◆ **DOCUMENT EXCERPT**
=== Begin Enclosure ===

WSU housing addendum raises questions about COVID-19 refunds
July 3, 2020 Updated Fri., July 3, 2020 at 10:20 p.m.
Changes to Washington State University housing agreements are raising concerns, particularly an addendum stating student residents will not be refunded if they’re asked to vacate early in the semester because of COVID-19.
According to an email sent to WSU students Tuesday, those who wish to live on campus for the semester must submit a signed addendum saying they cannot cancel housing and dining contracts because of changes in university operations resulting from COVID-19. The wording of the agreement states this remains true if students are required to vacate early and are not provided with alternative housing.
WSU spokesman Phil Weiler said he is sympathetic that the addendum could put parents and students in a difficult position but it is necessary for the university to be able to continue to provide services. He said WSU did issue refunds when classes were moved online in the middle of the spring 2020 semester, which sapped about $11 million from auxiliary reserves and the department stands to lose out on millions more in the coming semester.
“We will probably be losing somewhere in the neighborhood of about $20 million in revenues from our housing services because we’re having to reduce the number of students we’re going to have on campus,” Weiler said. “We normally have about 6,200 students and we’re going to be somewhere below 4,000 – there really isn’t any place to give.”
Weiler said student housing falls under auxiliary services, which means it cannot be supported through taxpayer revenues. This means expenses like maintenance and upkeep and any refunds are financed with money gathered through student housing and related fees.
“The cost of housing is what it costs us to provide that housing,” Weiler said.

=== End Enclosure ===

◆ **DATA EXCERPTS**
=== Begin Enclosure ===

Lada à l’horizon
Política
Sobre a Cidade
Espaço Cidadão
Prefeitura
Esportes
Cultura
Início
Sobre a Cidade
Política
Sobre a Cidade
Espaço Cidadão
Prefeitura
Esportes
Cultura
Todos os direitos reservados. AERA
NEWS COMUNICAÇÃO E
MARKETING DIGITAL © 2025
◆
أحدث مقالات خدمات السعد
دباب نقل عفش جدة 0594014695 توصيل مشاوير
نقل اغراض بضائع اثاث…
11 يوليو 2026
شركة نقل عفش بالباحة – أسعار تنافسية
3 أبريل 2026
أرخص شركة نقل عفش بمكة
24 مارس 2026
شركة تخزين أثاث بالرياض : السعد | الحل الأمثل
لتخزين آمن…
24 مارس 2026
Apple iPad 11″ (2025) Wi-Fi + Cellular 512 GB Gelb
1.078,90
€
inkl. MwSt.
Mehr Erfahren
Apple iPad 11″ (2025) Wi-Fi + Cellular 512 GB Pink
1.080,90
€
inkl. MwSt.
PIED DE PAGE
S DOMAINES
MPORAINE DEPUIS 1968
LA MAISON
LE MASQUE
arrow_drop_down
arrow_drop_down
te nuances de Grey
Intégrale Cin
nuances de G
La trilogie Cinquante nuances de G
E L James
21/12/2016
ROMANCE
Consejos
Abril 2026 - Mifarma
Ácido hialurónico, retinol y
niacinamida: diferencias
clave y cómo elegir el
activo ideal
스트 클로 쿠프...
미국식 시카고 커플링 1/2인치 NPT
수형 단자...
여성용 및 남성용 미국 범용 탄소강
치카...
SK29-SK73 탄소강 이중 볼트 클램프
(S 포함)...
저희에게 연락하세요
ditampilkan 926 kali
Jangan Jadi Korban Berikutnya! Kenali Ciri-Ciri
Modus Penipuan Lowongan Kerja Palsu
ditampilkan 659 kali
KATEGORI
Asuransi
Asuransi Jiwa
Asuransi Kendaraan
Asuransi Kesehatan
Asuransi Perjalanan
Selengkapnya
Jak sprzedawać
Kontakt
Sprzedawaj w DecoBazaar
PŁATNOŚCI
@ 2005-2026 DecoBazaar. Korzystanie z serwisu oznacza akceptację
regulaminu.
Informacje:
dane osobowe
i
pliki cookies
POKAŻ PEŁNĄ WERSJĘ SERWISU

=== End Enclosure ===

Please give the number of students who normally live on campus at WSU, according to Weiler in the WSU housing article.

◆ **ANSWER SECTION**
About 6,200 students.